Culture change, as you know, is one of the hardest things to bring about. I think the first thing would have to be a government-wide statement that we're expecting public servants to consider effectiveness as well as rules-based approaches to things. We would have to find a few clear cases of somebody who made a mistake and wasn't taken behind the barn.
A lot of it is behavioural over the course of a short period of time. I don't think it's going to happen very quickly, but today part of it would be that you cannot jump on every single little problem that arises in defence procurement as if the government deserves to be defeated. I'm not directing this at you because you're the opposition today. It's the same if this side of the room were in the opposition, and that's effectively what happens. I understand there's an opposition, and that's what it's meant to do—oppose—but somehow we need to find a way to raise the threshold of disapproval when something goes wrong. I think people should have to be able to justify when they take risks or they violate a rule, and sometimes you can do it very effectively.
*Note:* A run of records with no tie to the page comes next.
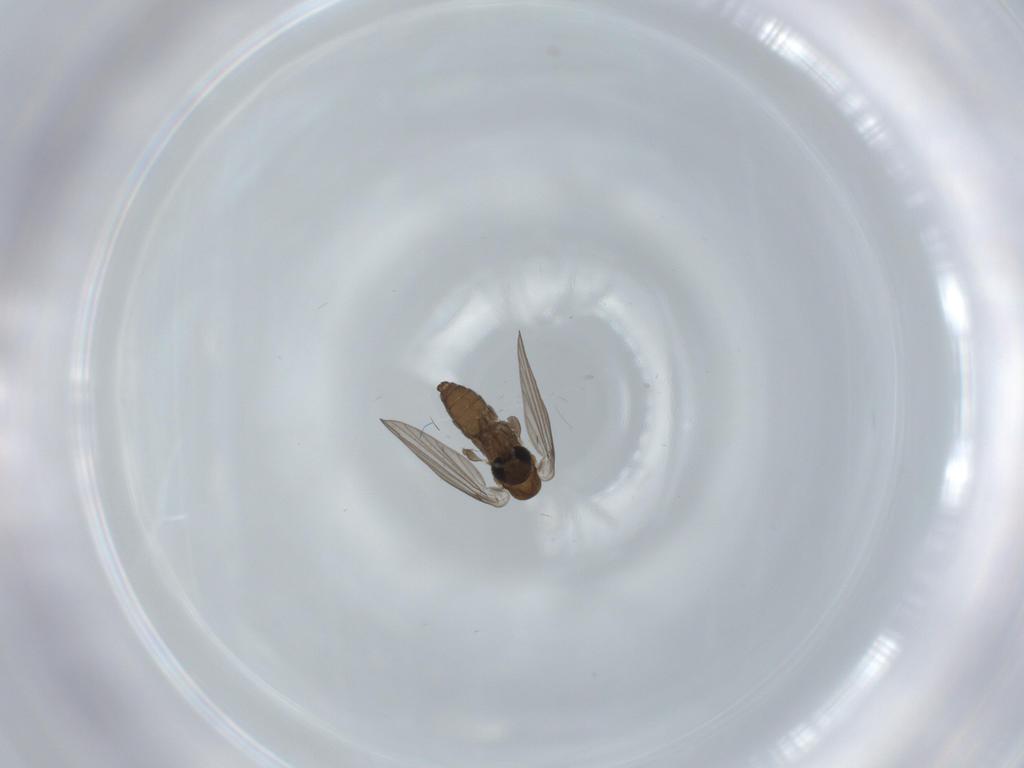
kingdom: Animalia
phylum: Arthropoda
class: Insecta
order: Diptera
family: Psychodidae
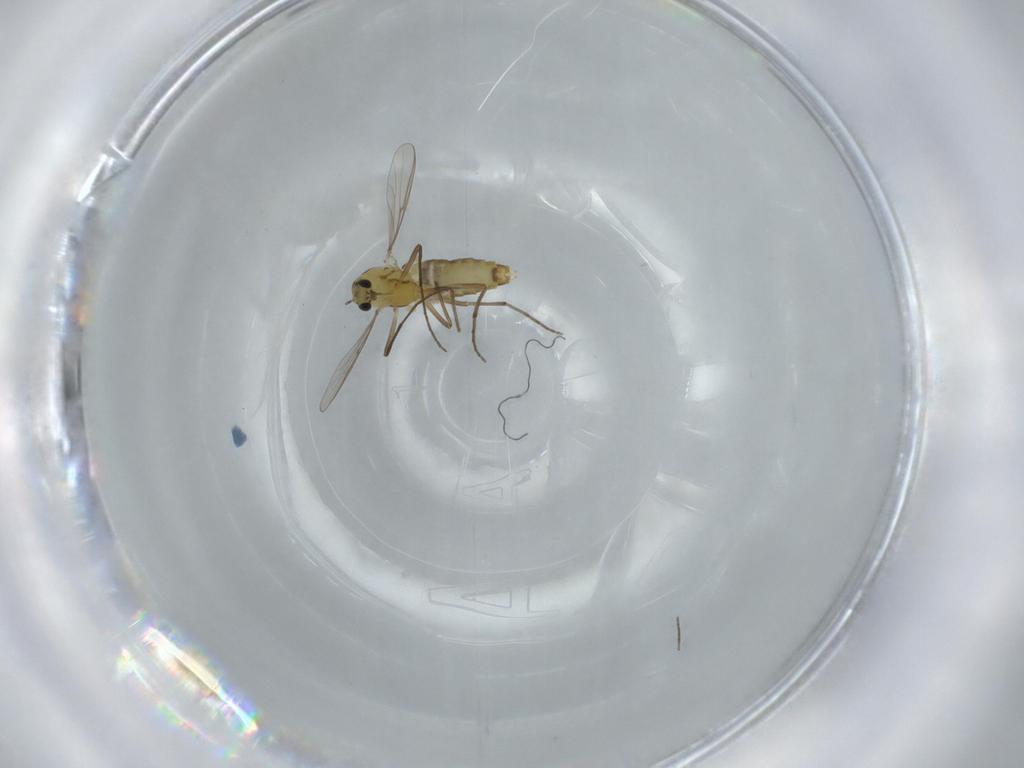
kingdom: Animalia
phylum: Arthropoda
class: Insecta
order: Diptera
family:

One of the things I used to argue to my colleagues when I was in defence was that, if you're being asked to do something that strikes you as being nonsensical, ask for an exemption. If I can't give it to you, I'll ask the minister. In very many cases it's not a big deal. It's not violating human rights—to your point. It's just some rule that somebody set up 15 years ago and that we've never changed. As in most areas of government, you establish a rule and then you add to it over the decades. Just a systematic review of the rules, to that point, might not be a bad thing, because you have Treasury Board, public services, the Privy Council Office and ISED all adding rules to defence procurement. They don't withdraw very many, but they do tend to add them over the years.